Deacon Jim Hallman has that clear-eyed view as he goes about his pastoral work as the new Prison Ministry coordinator for Catholic Charities, Diocese of Camden. Deacon Hallman sees the world behind bars as fertile ground for bringing God’s love to men and women longing to be cleansed, healed and restored.
Deacon Hallman recalls his trepidation when he was first approached to get involved with prison ministry. Though his immediate reaction was to decline, he explained, “I’m not sure what prompted me to change my mind, but I blurted out, ‘Sure, I’d love to try it.’ And, after my first visit inside the prison, as frightened as I was initially, I knew this is where I wanted to minister. The men were hungry for the Word of God, and they needed to be fed. At that moment, I knew this is where our Lord was calling me.”

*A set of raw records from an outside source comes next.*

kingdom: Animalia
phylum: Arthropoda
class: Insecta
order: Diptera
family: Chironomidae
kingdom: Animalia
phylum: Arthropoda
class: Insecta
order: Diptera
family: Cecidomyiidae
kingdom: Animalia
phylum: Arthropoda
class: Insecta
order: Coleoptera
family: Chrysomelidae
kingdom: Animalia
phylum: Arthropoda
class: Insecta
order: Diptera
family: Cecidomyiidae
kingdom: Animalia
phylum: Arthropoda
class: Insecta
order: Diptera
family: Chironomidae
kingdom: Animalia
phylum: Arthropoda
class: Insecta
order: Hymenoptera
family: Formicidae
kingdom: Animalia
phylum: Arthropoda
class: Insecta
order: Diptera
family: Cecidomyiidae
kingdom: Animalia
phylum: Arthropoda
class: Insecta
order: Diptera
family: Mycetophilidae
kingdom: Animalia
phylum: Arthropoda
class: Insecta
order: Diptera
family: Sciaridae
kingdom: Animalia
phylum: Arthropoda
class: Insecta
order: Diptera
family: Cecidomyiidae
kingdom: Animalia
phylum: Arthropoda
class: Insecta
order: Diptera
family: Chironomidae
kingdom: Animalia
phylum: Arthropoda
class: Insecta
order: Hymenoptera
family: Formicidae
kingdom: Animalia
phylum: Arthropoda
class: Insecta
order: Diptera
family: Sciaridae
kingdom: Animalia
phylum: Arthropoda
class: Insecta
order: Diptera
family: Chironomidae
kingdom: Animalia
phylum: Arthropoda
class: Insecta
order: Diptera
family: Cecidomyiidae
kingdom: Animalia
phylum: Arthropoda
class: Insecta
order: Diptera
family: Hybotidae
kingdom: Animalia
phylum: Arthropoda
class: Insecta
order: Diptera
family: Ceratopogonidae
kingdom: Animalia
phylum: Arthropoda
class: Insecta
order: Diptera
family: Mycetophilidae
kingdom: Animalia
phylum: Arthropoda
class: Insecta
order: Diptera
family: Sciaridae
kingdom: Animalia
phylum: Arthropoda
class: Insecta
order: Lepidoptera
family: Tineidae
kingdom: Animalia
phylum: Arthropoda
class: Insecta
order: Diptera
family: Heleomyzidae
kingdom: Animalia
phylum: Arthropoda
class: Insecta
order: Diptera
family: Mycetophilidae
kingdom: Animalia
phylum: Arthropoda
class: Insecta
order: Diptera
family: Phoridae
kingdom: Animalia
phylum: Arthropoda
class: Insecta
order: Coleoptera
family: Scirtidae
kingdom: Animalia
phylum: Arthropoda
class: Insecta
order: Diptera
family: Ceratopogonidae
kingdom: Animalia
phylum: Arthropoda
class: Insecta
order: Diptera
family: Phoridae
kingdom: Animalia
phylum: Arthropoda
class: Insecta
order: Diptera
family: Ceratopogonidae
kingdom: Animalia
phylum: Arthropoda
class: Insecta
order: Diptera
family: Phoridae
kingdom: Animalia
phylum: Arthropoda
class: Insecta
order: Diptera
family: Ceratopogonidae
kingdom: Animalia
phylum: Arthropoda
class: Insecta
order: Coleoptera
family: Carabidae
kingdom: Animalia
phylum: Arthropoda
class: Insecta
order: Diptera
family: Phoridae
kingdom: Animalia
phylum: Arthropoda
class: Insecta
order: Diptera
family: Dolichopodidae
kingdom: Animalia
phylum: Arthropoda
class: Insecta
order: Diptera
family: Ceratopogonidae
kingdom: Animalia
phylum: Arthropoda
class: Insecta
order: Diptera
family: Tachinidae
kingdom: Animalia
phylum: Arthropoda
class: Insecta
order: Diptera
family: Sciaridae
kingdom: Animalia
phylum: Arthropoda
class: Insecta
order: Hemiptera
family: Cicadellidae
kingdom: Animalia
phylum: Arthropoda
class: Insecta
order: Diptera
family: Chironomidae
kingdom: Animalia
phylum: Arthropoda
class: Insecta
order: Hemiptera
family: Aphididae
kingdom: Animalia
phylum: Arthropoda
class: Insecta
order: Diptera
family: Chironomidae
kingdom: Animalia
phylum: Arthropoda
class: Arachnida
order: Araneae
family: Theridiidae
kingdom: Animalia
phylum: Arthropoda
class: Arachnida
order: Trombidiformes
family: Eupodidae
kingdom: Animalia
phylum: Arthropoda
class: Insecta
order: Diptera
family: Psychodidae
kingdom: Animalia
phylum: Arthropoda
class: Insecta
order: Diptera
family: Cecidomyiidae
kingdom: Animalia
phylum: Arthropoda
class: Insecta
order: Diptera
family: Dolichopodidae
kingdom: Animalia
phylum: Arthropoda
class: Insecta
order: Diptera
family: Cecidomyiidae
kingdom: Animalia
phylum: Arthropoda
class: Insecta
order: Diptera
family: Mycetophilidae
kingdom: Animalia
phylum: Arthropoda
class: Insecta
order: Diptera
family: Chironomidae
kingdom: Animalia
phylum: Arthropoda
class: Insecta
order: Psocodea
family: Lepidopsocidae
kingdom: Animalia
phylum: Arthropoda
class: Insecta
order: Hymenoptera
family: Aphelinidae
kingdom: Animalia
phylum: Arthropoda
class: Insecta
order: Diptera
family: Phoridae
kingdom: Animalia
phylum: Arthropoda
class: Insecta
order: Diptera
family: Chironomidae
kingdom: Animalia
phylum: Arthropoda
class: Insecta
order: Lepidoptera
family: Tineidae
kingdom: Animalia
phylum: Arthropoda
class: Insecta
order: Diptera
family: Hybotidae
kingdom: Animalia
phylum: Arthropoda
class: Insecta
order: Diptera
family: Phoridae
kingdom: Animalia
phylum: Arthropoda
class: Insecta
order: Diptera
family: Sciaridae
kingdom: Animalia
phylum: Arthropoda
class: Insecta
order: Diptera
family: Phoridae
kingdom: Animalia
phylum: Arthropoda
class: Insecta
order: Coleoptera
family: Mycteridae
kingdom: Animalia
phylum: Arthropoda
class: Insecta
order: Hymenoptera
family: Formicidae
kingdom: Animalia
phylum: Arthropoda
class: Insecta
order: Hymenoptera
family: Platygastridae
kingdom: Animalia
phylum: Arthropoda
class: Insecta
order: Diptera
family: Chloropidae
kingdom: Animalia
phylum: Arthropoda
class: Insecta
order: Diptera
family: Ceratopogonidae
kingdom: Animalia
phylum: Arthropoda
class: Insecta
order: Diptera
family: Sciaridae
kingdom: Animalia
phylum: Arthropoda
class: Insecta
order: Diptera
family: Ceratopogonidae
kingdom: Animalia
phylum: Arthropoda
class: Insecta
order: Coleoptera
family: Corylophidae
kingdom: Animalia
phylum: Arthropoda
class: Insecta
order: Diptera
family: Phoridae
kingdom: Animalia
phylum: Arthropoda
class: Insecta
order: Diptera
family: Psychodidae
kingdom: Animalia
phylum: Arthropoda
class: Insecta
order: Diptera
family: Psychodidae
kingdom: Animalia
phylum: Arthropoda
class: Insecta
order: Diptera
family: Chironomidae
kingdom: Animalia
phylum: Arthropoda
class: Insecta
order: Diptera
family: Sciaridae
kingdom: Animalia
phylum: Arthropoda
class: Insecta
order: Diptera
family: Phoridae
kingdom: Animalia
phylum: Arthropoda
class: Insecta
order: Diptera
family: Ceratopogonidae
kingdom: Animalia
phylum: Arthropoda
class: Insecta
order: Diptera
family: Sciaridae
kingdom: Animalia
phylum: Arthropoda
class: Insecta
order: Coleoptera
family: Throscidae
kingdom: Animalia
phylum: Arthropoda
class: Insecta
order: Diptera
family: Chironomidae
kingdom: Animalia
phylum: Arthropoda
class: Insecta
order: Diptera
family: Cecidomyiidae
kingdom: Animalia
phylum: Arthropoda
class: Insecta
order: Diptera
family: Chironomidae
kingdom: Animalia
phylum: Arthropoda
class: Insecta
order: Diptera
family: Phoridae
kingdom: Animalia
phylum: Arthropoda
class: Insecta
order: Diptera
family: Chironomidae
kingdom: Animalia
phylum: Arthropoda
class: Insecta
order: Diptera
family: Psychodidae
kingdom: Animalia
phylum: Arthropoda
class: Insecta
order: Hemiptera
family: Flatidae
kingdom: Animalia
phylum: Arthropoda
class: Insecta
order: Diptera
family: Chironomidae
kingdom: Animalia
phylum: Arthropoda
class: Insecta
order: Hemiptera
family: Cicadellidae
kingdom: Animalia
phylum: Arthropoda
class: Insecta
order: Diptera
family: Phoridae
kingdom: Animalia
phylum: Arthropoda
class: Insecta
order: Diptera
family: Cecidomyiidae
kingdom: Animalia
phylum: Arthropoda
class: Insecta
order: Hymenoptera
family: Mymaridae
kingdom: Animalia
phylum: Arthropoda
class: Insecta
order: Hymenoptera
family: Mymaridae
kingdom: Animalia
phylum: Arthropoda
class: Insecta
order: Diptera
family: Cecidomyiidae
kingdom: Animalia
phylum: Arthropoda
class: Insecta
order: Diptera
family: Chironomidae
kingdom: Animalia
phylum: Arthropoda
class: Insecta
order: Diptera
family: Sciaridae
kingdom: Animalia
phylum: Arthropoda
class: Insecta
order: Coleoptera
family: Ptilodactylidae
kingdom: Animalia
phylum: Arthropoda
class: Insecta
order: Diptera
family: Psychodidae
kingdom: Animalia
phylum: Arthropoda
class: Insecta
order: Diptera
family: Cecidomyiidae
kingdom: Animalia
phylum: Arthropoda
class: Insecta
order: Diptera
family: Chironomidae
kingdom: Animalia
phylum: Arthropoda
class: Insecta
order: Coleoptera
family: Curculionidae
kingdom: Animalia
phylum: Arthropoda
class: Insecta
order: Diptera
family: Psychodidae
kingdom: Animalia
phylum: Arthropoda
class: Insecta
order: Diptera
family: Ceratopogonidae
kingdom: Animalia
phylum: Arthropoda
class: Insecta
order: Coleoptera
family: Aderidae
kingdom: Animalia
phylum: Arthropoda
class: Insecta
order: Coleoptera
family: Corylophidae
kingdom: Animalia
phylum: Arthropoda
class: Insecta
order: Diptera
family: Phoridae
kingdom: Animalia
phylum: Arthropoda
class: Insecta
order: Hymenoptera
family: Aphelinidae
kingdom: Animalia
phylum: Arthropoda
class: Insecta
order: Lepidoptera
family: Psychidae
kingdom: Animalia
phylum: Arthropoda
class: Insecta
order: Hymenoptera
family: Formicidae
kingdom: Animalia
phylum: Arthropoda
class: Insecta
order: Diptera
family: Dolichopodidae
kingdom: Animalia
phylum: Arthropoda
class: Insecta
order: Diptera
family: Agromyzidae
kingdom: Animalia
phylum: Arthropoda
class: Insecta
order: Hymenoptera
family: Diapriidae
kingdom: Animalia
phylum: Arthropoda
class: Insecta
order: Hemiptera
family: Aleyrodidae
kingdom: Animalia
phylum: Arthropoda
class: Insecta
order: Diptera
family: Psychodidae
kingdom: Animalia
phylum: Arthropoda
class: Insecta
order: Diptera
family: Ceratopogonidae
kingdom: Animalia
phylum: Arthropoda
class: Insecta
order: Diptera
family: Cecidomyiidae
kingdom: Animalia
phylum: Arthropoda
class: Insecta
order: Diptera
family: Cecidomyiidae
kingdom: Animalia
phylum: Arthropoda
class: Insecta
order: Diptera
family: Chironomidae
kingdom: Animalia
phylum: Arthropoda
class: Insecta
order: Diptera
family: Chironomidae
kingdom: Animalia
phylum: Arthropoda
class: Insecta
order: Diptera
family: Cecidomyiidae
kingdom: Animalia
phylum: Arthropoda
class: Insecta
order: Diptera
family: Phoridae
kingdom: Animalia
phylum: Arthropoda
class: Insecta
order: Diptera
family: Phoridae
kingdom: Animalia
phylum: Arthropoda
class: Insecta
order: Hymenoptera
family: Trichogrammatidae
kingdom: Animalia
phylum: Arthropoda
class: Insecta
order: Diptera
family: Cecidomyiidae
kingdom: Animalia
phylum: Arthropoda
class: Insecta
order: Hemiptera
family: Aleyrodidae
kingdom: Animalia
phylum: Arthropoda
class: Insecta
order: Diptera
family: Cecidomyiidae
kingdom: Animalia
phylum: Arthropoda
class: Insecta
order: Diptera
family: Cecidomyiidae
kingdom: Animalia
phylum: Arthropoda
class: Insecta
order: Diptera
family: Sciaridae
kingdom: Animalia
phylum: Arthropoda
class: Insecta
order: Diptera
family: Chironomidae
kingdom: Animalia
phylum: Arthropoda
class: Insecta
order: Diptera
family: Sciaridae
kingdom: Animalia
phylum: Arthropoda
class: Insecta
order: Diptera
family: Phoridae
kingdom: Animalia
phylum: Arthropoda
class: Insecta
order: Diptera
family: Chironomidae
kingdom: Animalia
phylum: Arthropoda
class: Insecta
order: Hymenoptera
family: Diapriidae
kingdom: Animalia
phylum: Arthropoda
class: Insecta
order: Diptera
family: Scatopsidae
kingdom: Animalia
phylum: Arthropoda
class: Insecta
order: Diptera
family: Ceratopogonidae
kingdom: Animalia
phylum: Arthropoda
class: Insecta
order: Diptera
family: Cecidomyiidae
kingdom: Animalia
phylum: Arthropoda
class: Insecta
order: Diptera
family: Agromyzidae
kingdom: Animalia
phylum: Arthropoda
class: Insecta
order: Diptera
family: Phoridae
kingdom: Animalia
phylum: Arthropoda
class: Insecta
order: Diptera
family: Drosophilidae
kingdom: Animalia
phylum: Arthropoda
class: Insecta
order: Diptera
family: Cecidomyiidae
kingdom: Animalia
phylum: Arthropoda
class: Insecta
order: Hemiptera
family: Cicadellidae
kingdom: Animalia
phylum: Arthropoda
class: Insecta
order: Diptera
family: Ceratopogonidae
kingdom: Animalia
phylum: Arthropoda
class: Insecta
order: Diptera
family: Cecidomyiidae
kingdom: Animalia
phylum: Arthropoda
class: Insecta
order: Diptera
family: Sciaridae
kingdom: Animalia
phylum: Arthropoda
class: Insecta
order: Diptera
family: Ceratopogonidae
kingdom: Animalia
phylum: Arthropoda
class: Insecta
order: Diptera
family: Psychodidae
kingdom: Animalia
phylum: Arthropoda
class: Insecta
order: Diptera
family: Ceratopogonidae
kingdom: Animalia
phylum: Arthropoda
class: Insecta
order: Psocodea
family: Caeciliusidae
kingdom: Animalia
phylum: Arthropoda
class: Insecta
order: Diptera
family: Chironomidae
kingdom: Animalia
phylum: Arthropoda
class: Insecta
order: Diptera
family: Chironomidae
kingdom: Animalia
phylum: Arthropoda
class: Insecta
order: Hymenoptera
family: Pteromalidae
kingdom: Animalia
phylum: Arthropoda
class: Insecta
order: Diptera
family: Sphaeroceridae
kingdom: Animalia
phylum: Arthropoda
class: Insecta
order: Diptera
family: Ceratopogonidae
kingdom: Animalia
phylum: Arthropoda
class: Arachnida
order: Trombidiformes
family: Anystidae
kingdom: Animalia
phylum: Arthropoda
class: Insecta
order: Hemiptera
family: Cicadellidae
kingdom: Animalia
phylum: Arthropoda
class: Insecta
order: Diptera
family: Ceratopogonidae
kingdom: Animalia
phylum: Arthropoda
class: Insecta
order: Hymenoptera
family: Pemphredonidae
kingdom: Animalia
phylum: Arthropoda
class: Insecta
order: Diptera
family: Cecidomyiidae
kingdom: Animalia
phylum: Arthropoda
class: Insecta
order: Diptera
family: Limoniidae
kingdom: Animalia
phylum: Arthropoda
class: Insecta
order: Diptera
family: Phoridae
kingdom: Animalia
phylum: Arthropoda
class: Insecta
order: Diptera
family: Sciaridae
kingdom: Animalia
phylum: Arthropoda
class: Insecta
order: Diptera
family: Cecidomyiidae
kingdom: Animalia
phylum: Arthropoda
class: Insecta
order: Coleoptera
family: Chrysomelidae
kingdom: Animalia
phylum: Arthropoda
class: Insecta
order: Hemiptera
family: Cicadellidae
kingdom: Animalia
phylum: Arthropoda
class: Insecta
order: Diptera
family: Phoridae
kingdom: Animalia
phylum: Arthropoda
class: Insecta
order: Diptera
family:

Ordained a deacon on May 4, 2013, Deacon Hallman has extensive experience in prison ministry, beginning well before his ordination. He now provides coordination and resources for the clergy and volunteer laity who visit and provide pastoral and sacramental care to those incarcerated in the nine prisons located in the Camden Diocese. Deacon Hallman has also been a regular presence in many nursing homes. He is on the board for the Monroe Township Ministerium and is currently a member of the Camden Diocesan Deacon Council.
“The men and women in these prisons are suffering and paying the price for their convictions, but they are still God’s children and need and want to receive the very sacraments that we are so free to receive,” explained Deacon Hallman.
One particular inmate left a lasting impression on Hallman.
“Every week for eight months, George, a prisoner, sat in the back of the room whenever I conducted a Communion service at that prison. When it was time to receive the Blessed Sacrament, he would remain in his seat with his chin on his chest, shaking his head from side to side reflecting on where he went wrong. The rest of the inmates knew George was grieving, but felt helpless to console him. One Wednesday, a priest came to hear confessions and George hurried in first.”
Deacon Hallman continued, “After his confession, George sat in the front, not in his usual back seat, and there was a change in his demeanor. When it was time to receive the Blessed Sacrament, he came up first and there was such peace in his expression as he received Communion for the first time in a very long time. He walked to his regular seat in the back and, like a child knowing he is loved and his sins forgiven, allowed the tears to flow. ‘Jesus,’ he said, ‘stay with me.’ There is some camaraderie in prison, and several of the other inmates bowed their heads and were filling up as well. What do the men get out of our visits? They receive Jesus — Body, Blood, Soul and Divinity.”
Prison Ministry has as much an impact on Deacon Hallman as the prisoners he serves. One night following a homily he gave on the works of mercy, an inmate approached him and said, “What if there wasn’t any mercy in this world, what if nobody cared, what if you didn’t care? Who would have changed me?”
Deacon Hallman reflected on that moment with a smile, “You know the feeling you get when you finally realize you made a difference.”
Re-entry into society after an inmate has served his time can be a difficult transition. “The reward lies in the hope. I have had so many opportunities to pray for and bless those being released from prison. For some, it’s after 20, 30 or even more years that they have been incarcerated, and now there is freedom. There is happiness, but there is also fear,” he explained. “Yet, if they have been spiritually prepared, there is hope. And when I see hope walk out that door, that is the reward.”
He continued, “There is no better feeling than to realize by doing God’s work you are bringing someone closer to God himself.”